The progression tells a story: from general-purpose programmability (CUDA), to optimized libraries (cuDNN), to dedicated hardware (Tensor Cores), to precision specialization (FP8, microscaling formats). Each step is a response to how AI workloads actually use the hardware.

Ian Buck’s PhD thesis proved GPUs could do general-purpose compute. AlexNet proved they should. Tensor Cores proved NVIDIA was willing to burn transistors on the bet. FP8 on H100 proved the bet was right.

Part 7: What This Means for You

If you’re building a home AI rig, here’s what actually matters:

For inference (running models):

VRAM is the primary constraint. A model must fit in VRAM (or be cleverly offloaded) to run. A 70B model in FP16 needs ~140GB. In 4-bit quantization, it needs ~35GB. A 4090 has 24GB. A 3090 has 24GB. Two 3090s have 48GB. This is the hard math.
Memory bandwidth determines tokens/second. During autoregressive generation, you’re memory-bandwidth-bound. A 4090’s 1 TB/s will push tokens faster than a 3090’s 936 GB/s. This matters more than TFLOPS for single-user inference.
System RAM enables offloading if done right. Not all offloading is equal. Naive layer-by-layer offloading is killed by PCIe latency. Architectures like Engram that enable deterministic prefetching make system RAM genuinely useful.

For fine-tuning:

VRAM is even more critical. Training requires storing activations, gradients, and optimizer states alongside the model weights. LoRA and QLoRA exist specifically to reduce this memory footprint.
Tensor Core utilization matters. Use batch sizes and sequence lengths that are multiples of 8 (for FP16) or 16 (for FP8) to keep Tensor Cores fed. Odd dimensions waste hardware.
Multi-GPU scaling is real but not free. Two GPUs connected via PCIe (not NVLink) will not give you 2x performance for tensor-parallel training. The PCIe bottleneck limits scaling. Data parallelism scales better over PCIe but requires each GPU to hold the full model.
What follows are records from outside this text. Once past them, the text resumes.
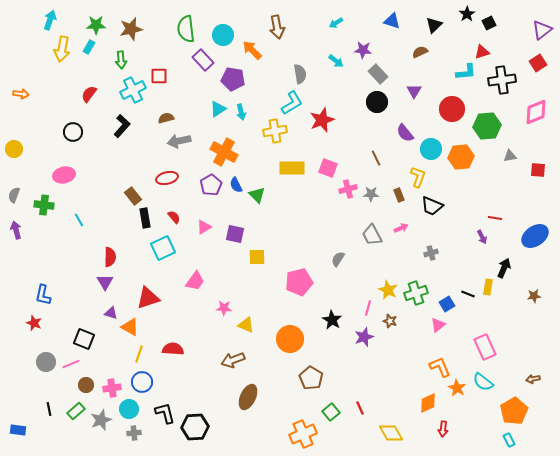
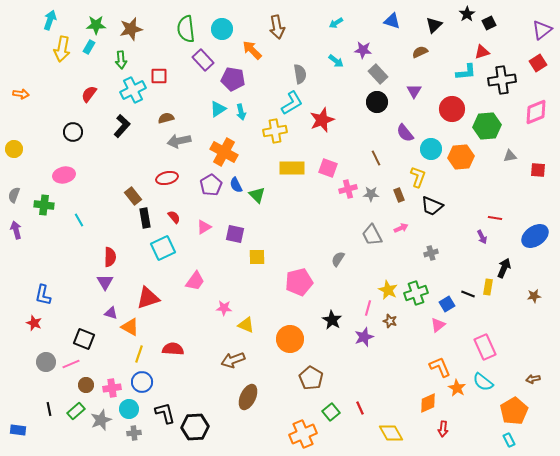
cyan circle at (223, 35): moved 1 px left, 6 px up
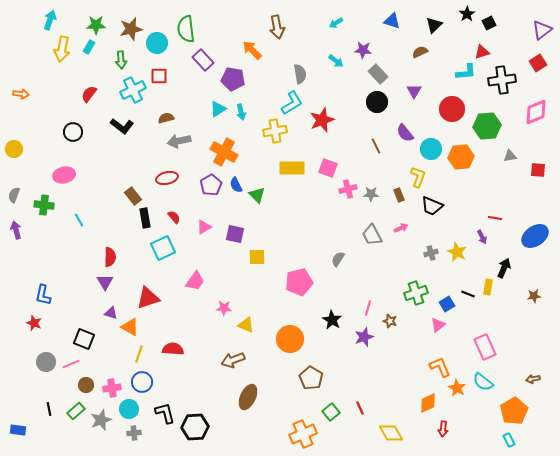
cyan circle at (222, 29): moved 65 px left, 14 px down
black L-shape at (122, 126): rotated 85 degrees clockwise
brown line at (376, 158): moved 12 px up
yellow star at (388, 290): moved 69 px right, 38 px up
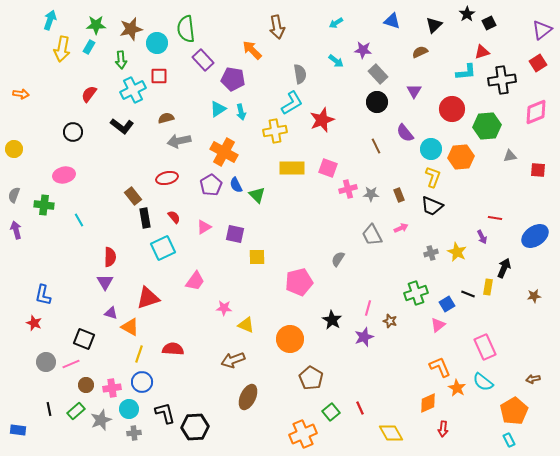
yellow L-shape at (418, 177): moved 15 px right
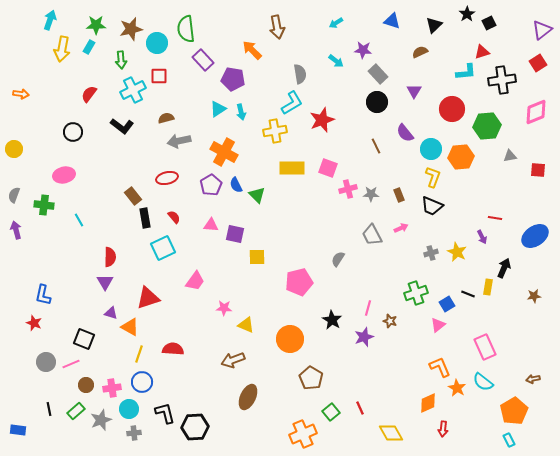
pink triangle at (204, 227): moved 7 px right, 2 px up; rotated 35 degrees clockwise
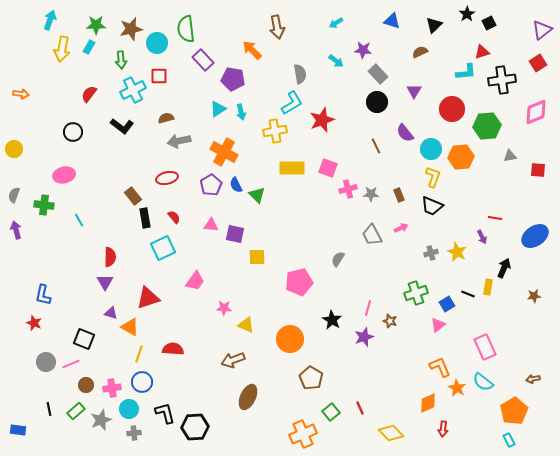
yellow diamond at (391, 433): rotated 15 degrees counterclockwise
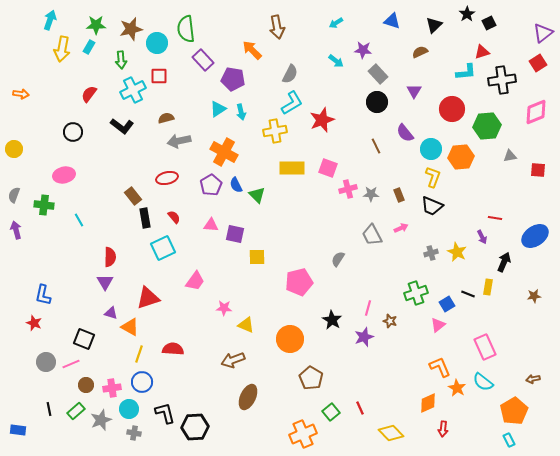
purple triangle at (542, 30): moved 1 px right, 3 px down
gray semicircle at (300, 74): moved 10 px left; rotated 36 degrees clockwise
black arrow at (504, 268): moved 6 px up
gray cross at (134, 433): rotated 16 degrees clockwise
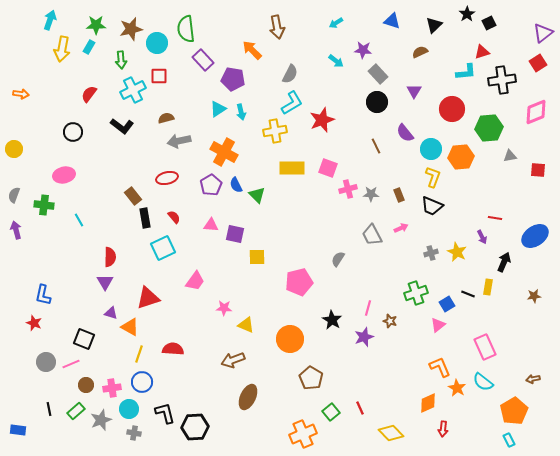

The reason we need GPUs is not complicated: neural networks are matrix multiplications, matrix multiplications are parallel, and GPUs are parallel processors. Everything else — Tensor Cores, memory bandwidth, NVLink, CUDA, cuDNN, the entire NVIDIA ecosystem — is optimization on top of that fundamental alignment between workload and hardware. And as the DeepSeek papers on this site demonstrate, that optimization is where the real engineering lives.